Data extracted from a collection:
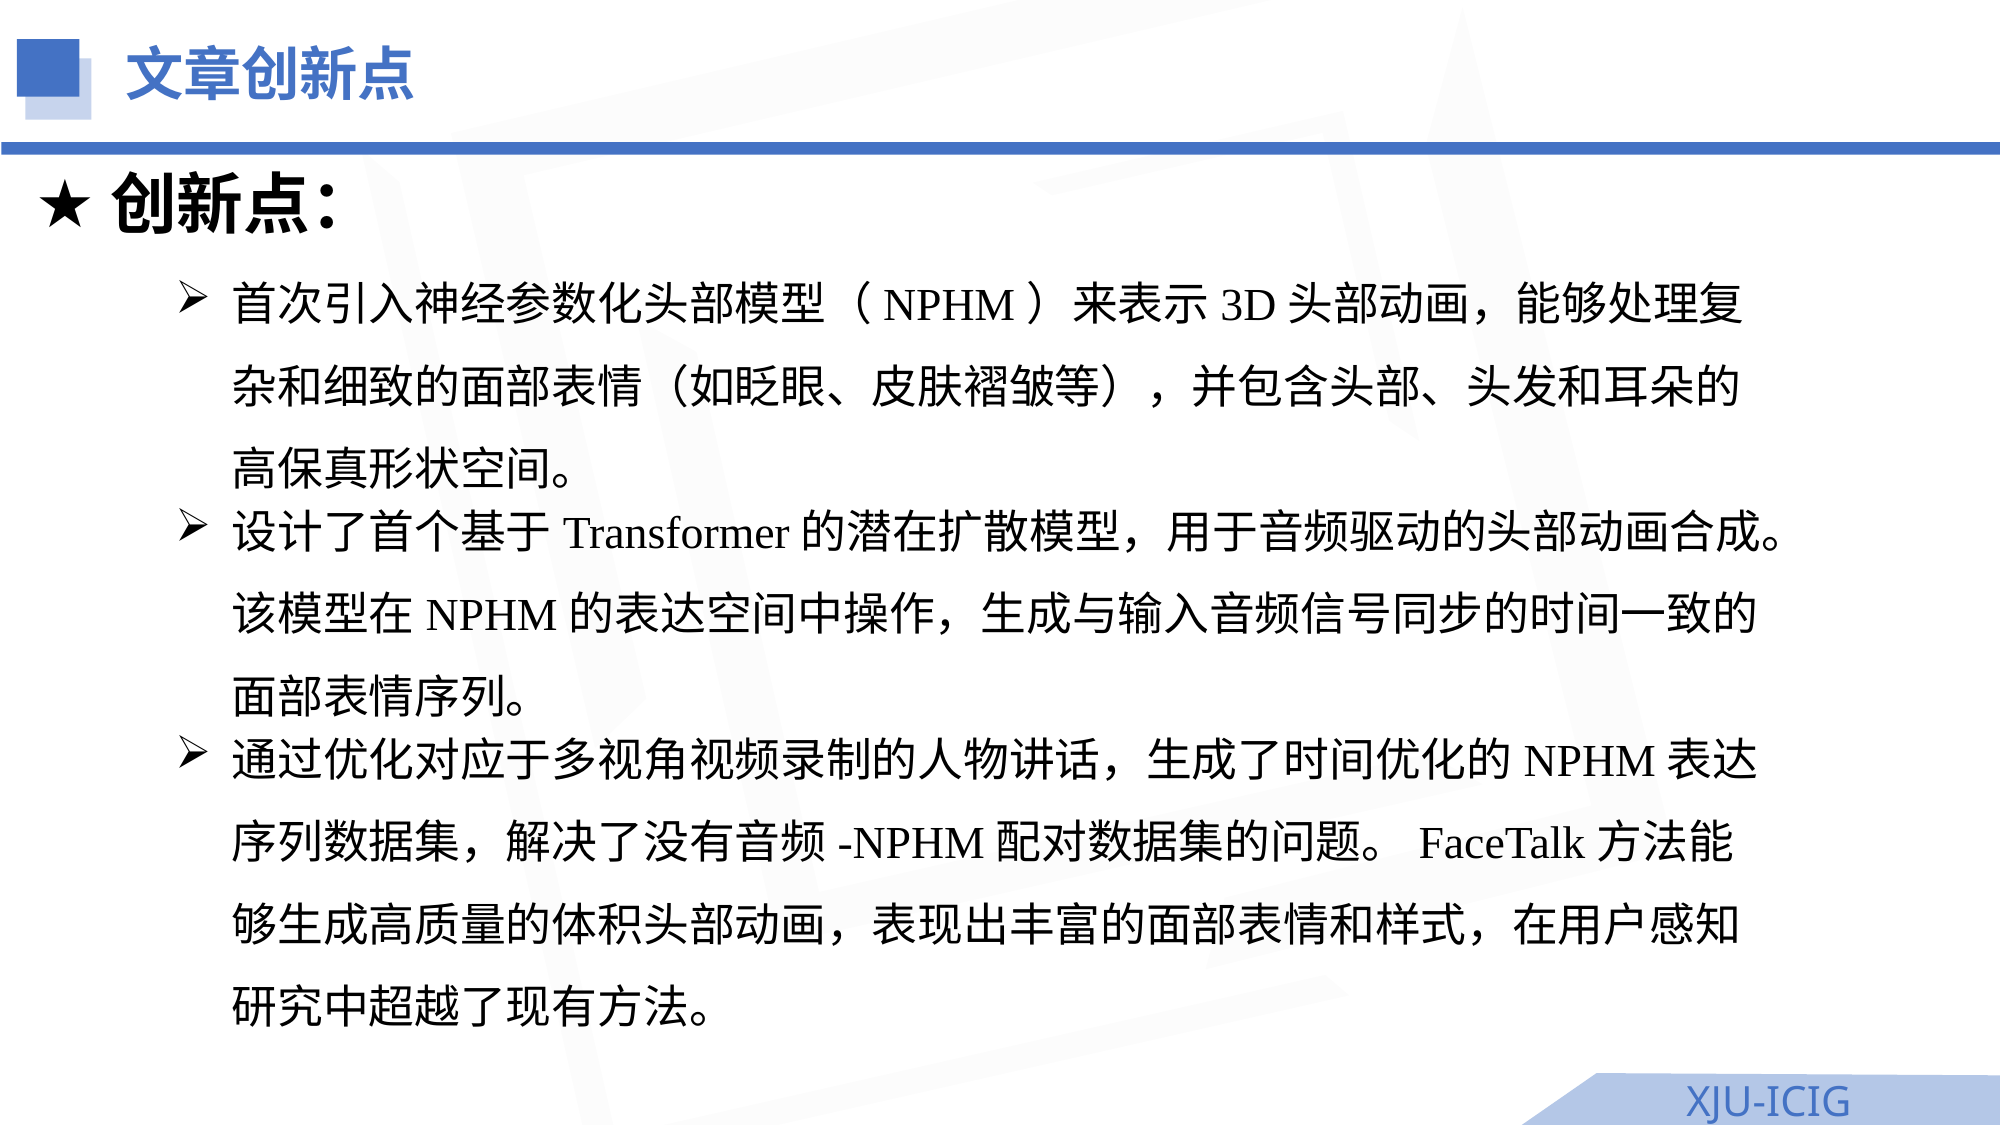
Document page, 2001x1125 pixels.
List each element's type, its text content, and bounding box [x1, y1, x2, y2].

text_box 通过优化对应于多视角视频录制的人物讲话，生成了时间优化的NPHM表达序列数据集，解决了没有音频-NPHM配对数据集的问题。FaceTalk方法能够生成高质量的体积头部动画，表现出丰富的面部表情和样式，在用户感知研究中超越了现有方法。 [160, 695, 518, 1041]
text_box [518, 0, 1563, 1109]
text_box 文章创新点 [110, 29, 518, 114]
text_box 首次引入神经参数化头部模型（NPHM）来表示3D头部动画，能够处理复杂和细致的面部表情（如眨眼、皮肤褶皱等），并包含头部、头发和耳朵的高保真形状空间。 [160, 239, 518, 467]
text_box 通过优化对应于多视角视频录制的人物讲话，生成了时间优化的NPHM表达序列数据集，解决了没有音频-NPHM配对数据集的问题。FaceTalk方法能够生成高质量的体积头部动画，表现出丰富的面部表情和样式，在用户感知研究中超越了现有方法。 [1563, 695, 1779, 1041]
text_box XJU-ICIG [1519, 1072, 2000, 1125]
text_box [1563, 141, 2000, 156]
text_box 设计了首个基于Transformer的潜在扩散模型，用于音频驱动的头部动画合成。该模型在NPHM的表达空间中操作，生成与输入音频信号同步的时间一致的面部表情序列。 [160, 467, 518, 695]
text_box 设计了首个基于Transformer的潜在扩散模型，用于音频驱动的头部动画合成。该模型在NPHM的表达空间中操作，生成与输入音频信号同步的时间一致的面部表情序列。 [1563, 467, 1779, 695]
text_box 首次引入神经参数化头部模型（NPHM）来表示3D头部动画，能够处理复杂和细致的面部表情（如眨眼、皮肤褶皱等），并包含头部、头发和耳朵的高保真形状空间。 [1563, 239, 1779, 467]
text_box 创新点： [20, 156, 387, 250]
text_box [16, 38, 92, 120]
text_box [0, 141, 518, 156]
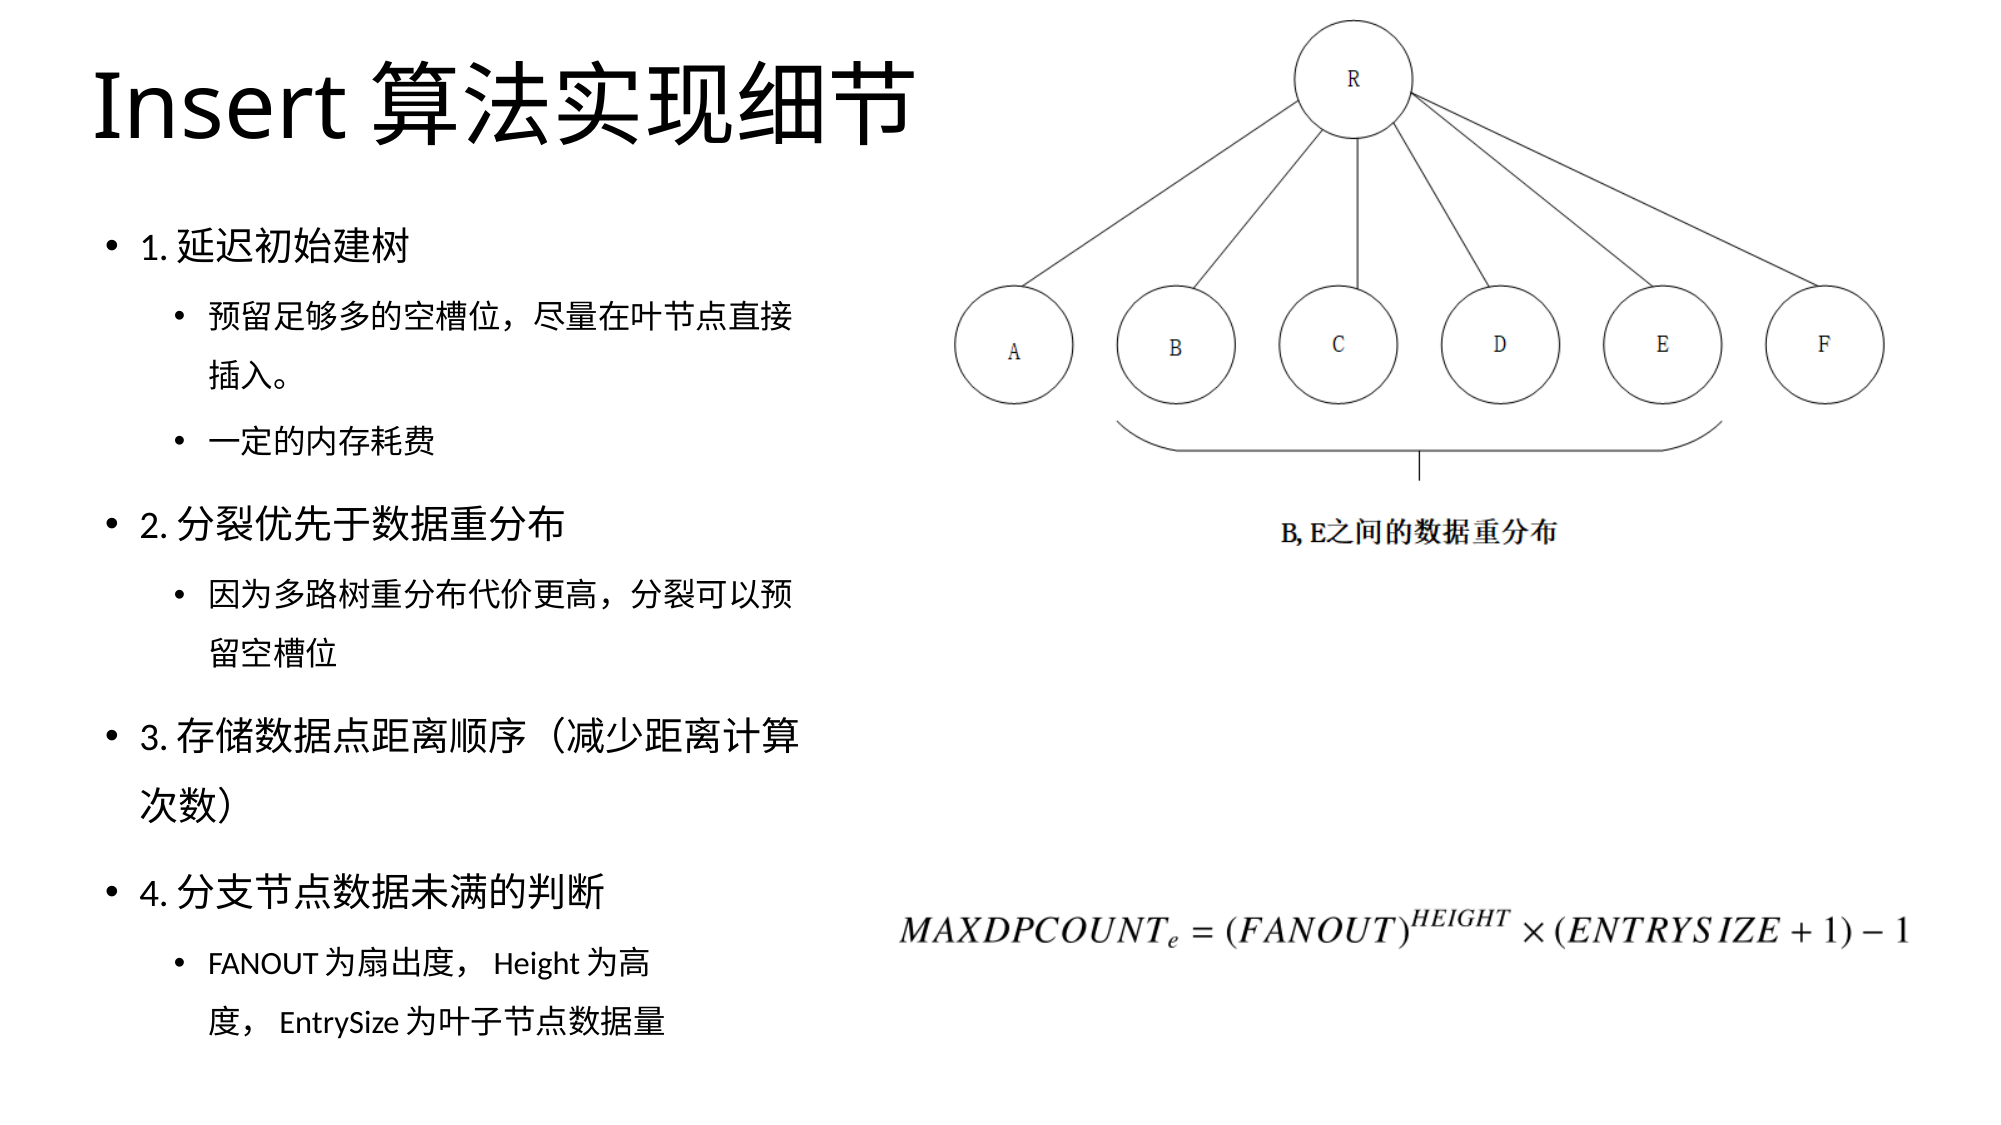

Exercise description: Print the records again exactly, pictures excluded.

Answer section:
Document page, 2001x1125 pixels.
List each element's type, its text content, and bounding box [x1, y1, x2, y2].

text_box 通过优化对应于多视角视频录制的人物讲话，生成了时间优化的NPHM表达序列数据集，解决了没有音频-NPHM配对数据集的问题。FaceTalk方法能够生成高质量的体积头部动画，表现出丰富的面部表情和样式，在用户感知研究中超越了现有方法。 [160, 695, 518, 1041]
text_box [518, 0, 1563, 1109]
text_box 文章创新点 [110, 29, 518, 114]
text_box 首次引入神经参数化头部模型（NPHM）来表示3D头部动画，能够处理复杂和细致的面部表情（如眨眼、皮肤褶皱等），并包含头部、头发和耳朵的高保真形状空间。 [160, 239, 518, 467]
text_box 通过优化对应于多视角视频录制的人物讲话，生成了时间优化的NPHM表达序列数据集，解决了没有音频-NPHM配对数据集的问题。FaceTalk方法能够生成高质量的体积头部动画，表现出丰富的面部表情和样式，在用户感知研究中超越了现有方法。 [1563, 695, 1779, 1041]
text_box XJU-ICIG [1519, 1072, 2000, 1125]
text_box [1563, 141, 2000, 156]
text_box 设计了首个基于Transformer的潜在扩散模型，用于音频驱动的头部动画合成。该模型在NPHM的表达空间中操作，生成与输入音频信号同步的时间一致的面部表情序列。 [160, 467, 518, 695]
text_box 设计了首个基于Transformer的潜在扩散模型，用于音频驱动的头部动画合成。该模型在NPHM的表达空间中操作，生成与输入音频信号同步的时间一致的面部表情序列。 [1563, 467, 1779, 695]
text_box 首次引入神经参数化头部模型（NPHM）来表示3D头部动画，能够处理复杂和细致的面部表情（如眨眼、皮肤褶皱等），并包含头部、头发和耳朵的高保真形状空间。 [1563, 239, 1779, 467]
text_box 创新点： [20, 156, 387, 250]
text_box [16, 38, 92, 120]
text_box [0, 141, 518, 156]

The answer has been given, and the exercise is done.